Comment on attachment 434656 [details] Patch for landing View in context: https://bugs.webkit.org/attachment.cgi?id=434656&action=review still reviewing, but a few more comments. > Source/JavaScriptCore/assembler/AbstractMacroAssembler.h:250 > + // Describes an address with base address and pre-increment/decrement index. nit: index => offset everywhere in these classes > Source/JavaScriptCore/assembler/AbstractMacroAssembler.h:264 > + // Describes an address with base address and post-increment/decrement index. ditto > Source/JavaScriptCore/b3/B3CanonicalizePrePostIncrements.cpp:55 > + BasicBlock* block { nullptr }; this field is totally unused except for one store to it in the candidate search loop > Source/JavaScriptCore/b3/B3CanonicalizePrePostIncrements.cpp:76 > + auto tryPrePostIndex = [&] (Value* value) { nit: this should be called something like "tryAddPrePostIndexCandidate" > Source/JavaScriptCore/b3/B3CanonicalizePrePostIncrements.cpp:110 > + if (smallOffset != offset || !Arg::isValidPreIndexForm(smallOffset)) I think we should just have one function, but if we stick with two, this should be isValidPostIndexForm, not isValidPreIndexForm > Source/JavaScriptCore/b3/B3CanonicalizePrePostIncrements.cpp:144 > + auto detect = [&] (HashMap<MemoryValue*, Value*> candidates) { this should be taking like a "const HashMap&" or HashMap&. No need to take the hash map by value. > Source/JavaScriptCore/b3/B3CanonicalizePrePostIncrements.cpp:145 > + for (auto itr = candidates.begin(); itr != candidates.end(); ++itr) { you should be using the good style for loops: for (auto pair : candidates) > Source/JavaScriptCore/b3/B3CanonicalizePrePostIncrements.cpp:146 > + MemoryValue* memory = itr->key; then pair.key > Source/JavaScriptCore/b3/B3CanonicalizePrePostIncrements.cpp:147 > + Value* address = itr->value; and pair.value > Source/JavaScriptCore/b3/air/AirArg.h:1296 > + template<typename Int, typename = Value::IsLegalOffset<Int>> > + static bool isValidPreIndexForm(Int offset) > + { > + if (isARM64()) > + return isValidSignedImm9(offset); > + return false; > + } > + > + template<typename Int, typename = Value::IsLegalOffset<Int>> > + static bool isValidPostIndexForm(Int offset) > + { > + if (isARM64()) > + return isValidSignedImm9(offset); > + return false; > + } Can we just make one function "isValidIncrementIndexForm"?
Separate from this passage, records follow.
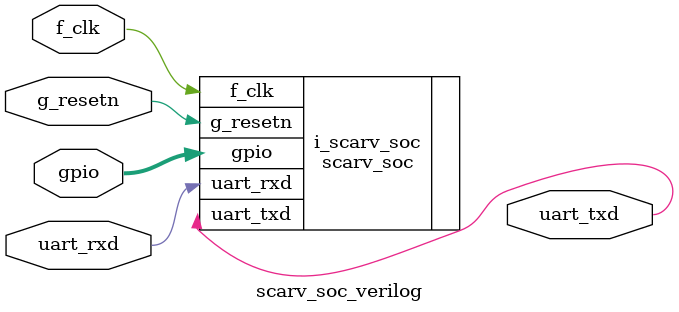
<source format=v>

module scarv_soc_verilog #(
//! Reset value for the mtimecmp memory mapped register.
parameter CCX_CPU_MTIMECMP_RESET = 64'hFFFF_FFFF_FFFF_FFFF,

//! Reset value for the program counter.
parameter CCX_CPU_PC_RESET   = 32'b0,

//! Memory initialisation file for the ROM.
parameter [255*8-1:0] CCX_ROM_INIT_FILE = "rom.hex",
parameter [255*8-1:0] CCX_RAM_INIT_FILE = "ram.hex",

parameter   UART_BIT_RATE  =    256_000, // bits / sec
parameter   UART_CLK_HZ    = 50_000_000,
parameter   UART_STOP_BITS = 1         ,

//! Number of GPIO pins.
parameter  PERIPH_GPIO_NUM = 16 
)(

input  wire             f_clk           , // Free running clock.
input  wire             g_resetn        , // Global Active low sync reset.

input  wire             uart_rxd        , // UART Recieve
output wire             uart_txd        , // UART Transmit

inout  wire [PERIPH_GPIO_NUM-1:0]   gpio  // GPIO wires

);

//
// Testbench code for Verilator
// ------------------------------------------------------------

`ifdef SCARV_SOC_VERILATOR
    assign trs_valid = cpu_trs_valid;
    assign trs_instr = cpu_trs_instr;
    assign trs_pc    = cpu_trs_pc   ;
`endif

//
// Actual SCARV SoC Instance
// ------------------------------------------------------------

scarv_soc #(
.CCX_CPU_MTIMECMP_RESET  (CCX_CPU_MTIMECMP_RESET  ),
.CCX_CPU_PC_RESET        (CCX_CPU_PC_RESET        ),
.CCX_ROM_INIT_FILE       (CCX_ROM_INIT_FILE       ),
.CCX_RAM_INIT_FILE       (CCX_RAM_INIT_FILE       ),
.UART_BIT_RATE           (UART_BIT_RATE           ),
.UART_CLK_HZ             (UART_CLK_HZ             ),
.UART_STOP_BITS          (UART_STOP_BITS          ),
.PERIPH_GPIO_NUM         (PERIPH_GPIO_NUM         )
) i_scarv_soc (
.f_clk   (f_clk   ), // Free running clock.
.g_resetn(g_resetn), // Global Active low sync reset.
.uart_rxd(uart_rxd), // UART Recieve
.uart_txd(uart_txd), // UART Transmit
.gpio    (gpio    )  // GPIO wires.
);

endmodule

</source>
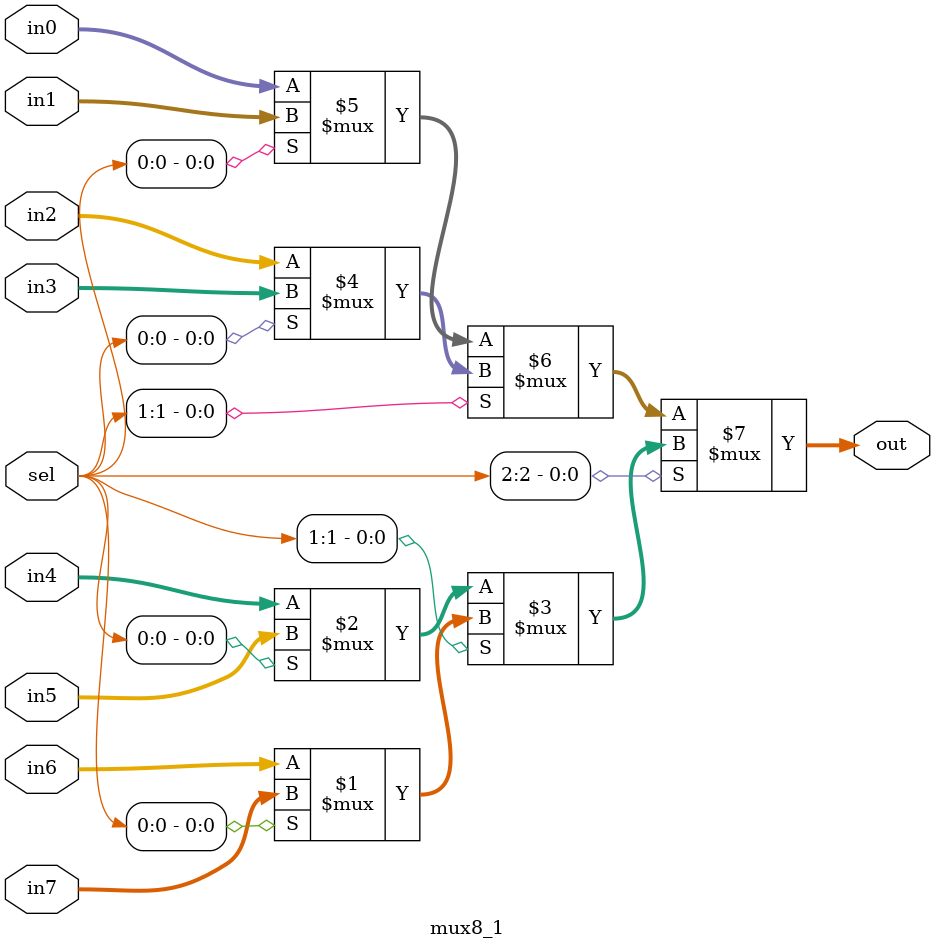
<source format=v>

module mux8_1(in0, in1, in2, in3, in4, in5, in6, in7, out, sel);

parameter OPERAND_WIDTH = 16;
input [OPERAND_WIDTH -1:0] in0, in1, in2, in3, in4, in5, in6, in7;
output [OPERAND_WIDTH -1:0] out;
input [2:0] sel;

assign out = sel[2] ? ( sel[1] ? ( sel[0] ? (in7) : (in6) ) : ( sel[0] ? (in5) : (in4) ) ) : ( ( sel[1] ? ( sel[0] ? (in3) : (in2) ) : ( sel[0] ? (in1) : (in0) ) ) );

endmodule
</source>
Comment on attachment 434656 [details] Patch for landing View in context: https://bugs.webkit.org/attachment.cgi?id=434656&action=review > Source/JavaScriptCore/b3/B3CanonicalizePrePostIncrements.cpp:151 > + if (candidates == preIndexCandidates) { This is doing a hash table comparison by value each iteration. That's a crazy O(n) operation. We should do this by passing in a flag or something. Also, if we pass in the flag, we don't need to check full control flow equivalence. We know which should forward dominate, which should backwards dominate.